**Study material:**

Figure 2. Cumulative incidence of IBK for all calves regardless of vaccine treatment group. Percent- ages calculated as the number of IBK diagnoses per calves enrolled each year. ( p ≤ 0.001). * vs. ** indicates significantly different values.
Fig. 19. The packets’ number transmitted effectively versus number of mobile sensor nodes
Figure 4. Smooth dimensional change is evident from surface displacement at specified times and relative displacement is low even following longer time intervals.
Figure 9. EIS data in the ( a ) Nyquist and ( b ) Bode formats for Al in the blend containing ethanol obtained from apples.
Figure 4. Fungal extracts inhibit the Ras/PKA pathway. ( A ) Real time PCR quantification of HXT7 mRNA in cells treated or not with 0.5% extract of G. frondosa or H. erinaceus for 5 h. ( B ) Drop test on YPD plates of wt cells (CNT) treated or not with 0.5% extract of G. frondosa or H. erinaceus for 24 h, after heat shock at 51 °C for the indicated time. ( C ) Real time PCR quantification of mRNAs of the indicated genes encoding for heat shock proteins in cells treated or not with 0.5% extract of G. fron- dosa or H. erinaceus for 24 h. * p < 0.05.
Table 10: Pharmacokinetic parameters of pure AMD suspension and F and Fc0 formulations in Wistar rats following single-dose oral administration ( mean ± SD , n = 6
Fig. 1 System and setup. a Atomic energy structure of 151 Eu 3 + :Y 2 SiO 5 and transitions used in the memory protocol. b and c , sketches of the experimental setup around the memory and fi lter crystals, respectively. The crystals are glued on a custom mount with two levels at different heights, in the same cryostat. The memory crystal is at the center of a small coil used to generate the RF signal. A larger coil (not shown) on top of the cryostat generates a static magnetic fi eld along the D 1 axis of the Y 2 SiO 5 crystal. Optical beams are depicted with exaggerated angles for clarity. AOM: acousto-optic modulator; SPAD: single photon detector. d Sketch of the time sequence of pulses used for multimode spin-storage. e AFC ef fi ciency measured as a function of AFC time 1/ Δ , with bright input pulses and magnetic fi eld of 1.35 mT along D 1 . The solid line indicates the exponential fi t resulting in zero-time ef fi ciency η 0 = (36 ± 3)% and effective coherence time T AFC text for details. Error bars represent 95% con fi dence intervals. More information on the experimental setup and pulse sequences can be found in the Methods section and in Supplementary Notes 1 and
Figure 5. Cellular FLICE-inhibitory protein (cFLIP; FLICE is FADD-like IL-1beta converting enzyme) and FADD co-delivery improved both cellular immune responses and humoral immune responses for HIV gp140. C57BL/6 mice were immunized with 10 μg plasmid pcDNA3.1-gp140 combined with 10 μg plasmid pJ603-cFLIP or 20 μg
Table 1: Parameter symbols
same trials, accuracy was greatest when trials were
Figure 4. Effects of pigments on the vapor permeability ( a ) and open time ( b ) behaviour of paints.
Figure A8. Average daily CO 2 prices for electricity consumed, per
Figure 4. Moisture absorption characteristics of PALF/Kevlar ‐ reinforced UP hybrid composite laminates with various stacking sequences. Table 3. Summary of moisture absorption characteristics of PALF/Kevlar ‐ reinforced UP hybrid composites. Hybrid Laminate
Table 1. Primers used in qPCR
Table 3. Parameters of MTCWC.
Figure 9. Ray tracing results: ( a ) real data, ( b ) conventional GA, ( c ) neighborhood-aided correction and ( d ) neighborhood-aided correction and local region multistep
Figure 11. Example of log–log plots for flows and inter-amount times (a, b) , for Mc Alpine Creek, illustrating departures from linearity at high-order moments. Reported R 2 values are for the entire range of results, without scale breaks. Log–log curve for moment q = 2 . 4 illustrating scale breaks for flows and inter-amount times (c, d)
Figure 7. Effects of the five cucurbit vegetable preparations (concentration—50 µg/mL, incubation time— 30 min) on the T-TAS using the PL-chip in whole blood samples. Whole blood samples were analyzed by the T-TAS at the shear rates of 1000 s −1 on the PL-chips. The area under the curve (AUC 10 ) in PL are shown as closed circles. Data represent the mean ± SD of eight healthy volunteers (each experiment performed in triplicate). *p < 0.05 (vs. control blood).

**Your task:**
Starting with the line above that holds "Figure A8. Average" and stopping with the line that holds "Figure 9. Ray", reproduce each line exactly, omitting all other lines.

**Expected output:**
Figure A8. Average daily CO 2 prices for electricity consumed, per
Figure 4. Moisture absorption characteristics of PALF/Kevlar ‐ reinforced UP hybrid composite laminates with various stacking sequences. Table 3. Summary of moisture absorption characteristics of PALF/Kevlar ‐ reinforced UP hybrid composites. Hybrid Laminate
Table 1. Primers used in qPCR
Table 3. Parameters of MTCWC.
Figure 9. Ray tracing results: ( a ) real data, ( b ) conventional GA, ( c ) neighborhood-aided correction and ( d ) neighborhood-aided correction and local region multistep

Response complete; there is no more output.